Extract Start Marker

Fields 2017-2018 Scientific Advisory Panel
Welcome to the new members of our eminent Panel.
The Fields Institute would like to welcome the new members of its Scientific Advisory Panel for the 2017-2018 year. The full list of panel members can be found on our website.
Mark Lewis is Canada Research Chair in Mathematical Biology and Professor of Mathematics/Statistics and Biological Sciences at the University of Alberta. With a research focus in spatial ecology, he has supervised over 50 graduate students and postdocs and has published 6 books and more than 200 papers. Research prizes include the CRM-Fields-PIMS Prize for Exceptional Research in Mathematics and the Canadian Applied and Industrial Mathematics Research Prize. He is a Chief Editor of the Journal of Mathematical Biology, and is former President of Society for Mathematical Biology. Lewis has experience in helping lead strategic networks, including the NSERC Canadian Aquatic Invasive Species Network (CAISN) and the NSERC Turning Risk into Action for the Mountain Pine Beetle Network (TRIA). He is a Fellow of the Fields Institute, the Society for Mathematical Biology, the Society for Industrial and Applied Mathematics and the Royal Society of Canada.

Extract End Marker

[Exercises]:
1. Answer these from the Fields Institute announcement:
(a) For which year is the institute welcoming new panel members?
(b) At which university does Mark Lewis hold his professorship?
(c) Of which journal is Lewis a Chief Editor?
2. Repeat everything in the Fields Institute announcement from "Fields 2017-2018 Scientific" down to "on our website.".
3. Pick up the Fields Institute announcement after its final sentence and carry it forward.
The rows that come next are drawn from a source other than the Fields Institute announcement.

Material supplied Start Marker

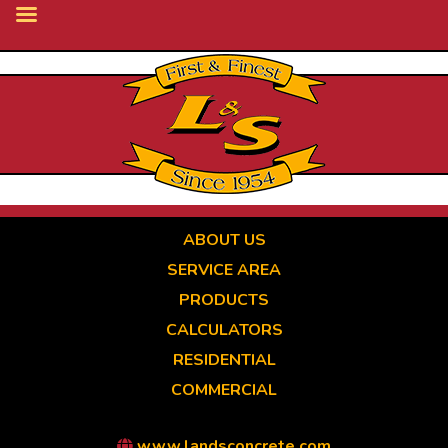
Skip
to
main
content
ABOUT US
SERVICE AREA
PRODUCTS
CALCULATORS
RESIDENTIAL
COMMERCIAL
www.landsconcrete.com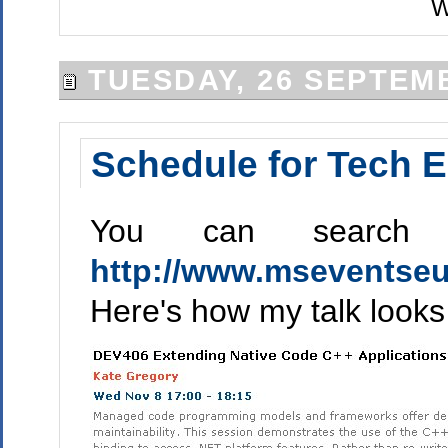
W
TUESDAY, 26 SEPTEM
Schedule for Tech E
You can search 
http://www.mseventseu
Here's how my talk looks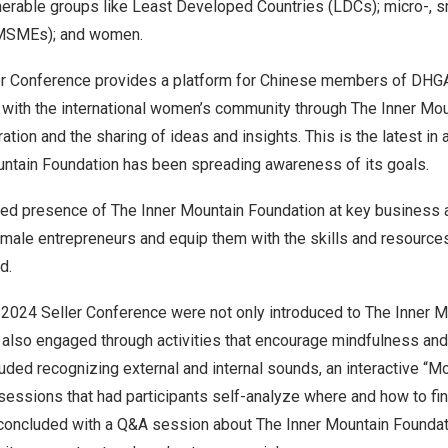
lnerable groups like Least Developed Countries (LDCs); micro-, 
(MSMEs); and women.
er Conference provides a platform for Chinese members of DHG
with the international women’s community through The Inner Mou
ation and the sharing of ideas and insights. This is the latest in 
ntain Foundation has been spreading awareness of its goals.
sed presence of The Inner Mountain Foundation at key business 
ale entrepreneurs and equip them with the skills and resources 
d.
 2024 Seller Conference were not only introduced to The Inner M
 also engaged through activities that encourage mindfulness and 
luded recognizing external and internal sounds, an interactive “M
sessions that had participants self-analyze where and how to find
 concluded with a Q&A session about The Inner Mountain Foundat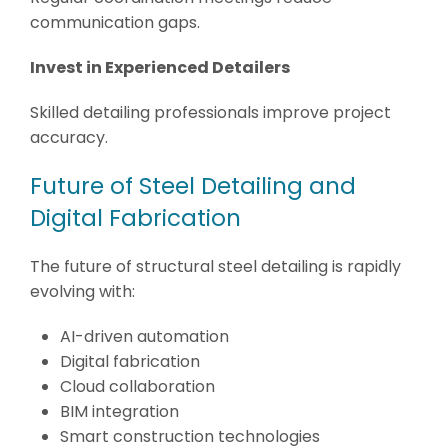
communication gaps.
Invest in Experienced Detailers
Skilled detailing professionals improve project
accuracy.
Future of Steel Detailing and
Digital Fabrication
The future of structural steel detailing is rapidly
evolving with:
AI-driven automation
Digital fabrication
Cloud collaboration
BIM integration
Smart construction technologies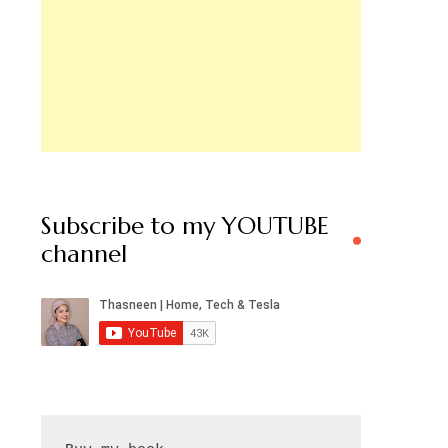
Subscribe to my YOUTUBE
channel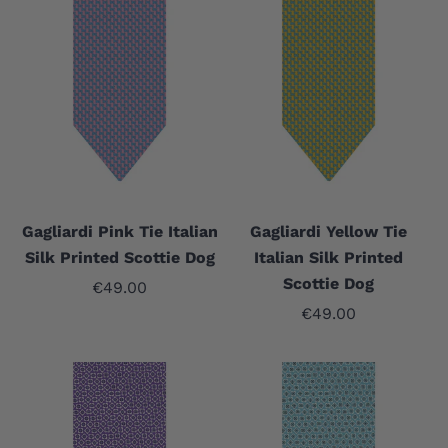
Gagliardi Pink Tie Italian
Gagliardi Yellow Tie
Silk Printed Scottie Dog
Italian Silk Printed
Scottie Dog
Sale price
€49.00
Sale price
€49.00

Material supplied End Marker

[Answers for the tasks]:
1.
(a) The 2017-2018 year.
(b) The University of Alberta.
(c) The Journal of Mathematical Biology.

2.
Fields 2017-2018 Scientific Advisory Panel
Welcome to the new members of our eminent Panel.
The Fields Institute would like to welcome the new members of its Scientific Advisory Panel for the 2017-2018 year. The full list of panel members can be found on our website.

3.
George C. Papanicolaou is currently the Robert Grimmett Professor in Mathematics at Stanford University. Besides his former focus on the analysis of waves and diffusion in inhomogeneous or random media, his recent research interests also include financial mathematics, especially the use of asymptotics for stochastic equations in analyzing complex models of financial markets and in data analysis. In 1987, the University of Athens conferred an Honorary Doctor of Science on Papanicolaou. In 2000, he became a Fellow of the American Academy of Arts and Sciences and he was elected to the U.S. National Academy of Sciences. Papanicolaou was invited plenary speaker at multiple international congresses, among others at the SIAM 50th anniversary meeting in 2002 and at the International Congress of Industrial and Applied Mathematics in 2003. In 2006, he received the SIAM von Neumann Prize in recognition of his wide-ranging work on analytic and stochastic methods and their application to the modeling of phenomena in the physical, geophysical, and financial sciences. In 2010 he received the William Benter Prize in Applied Mathematics. In 2011 he was the Gibbs lecturer of the American Mathematical Society. The University of Paris Diderot conferred on him the degree Doctor Honoris Causa in 2011.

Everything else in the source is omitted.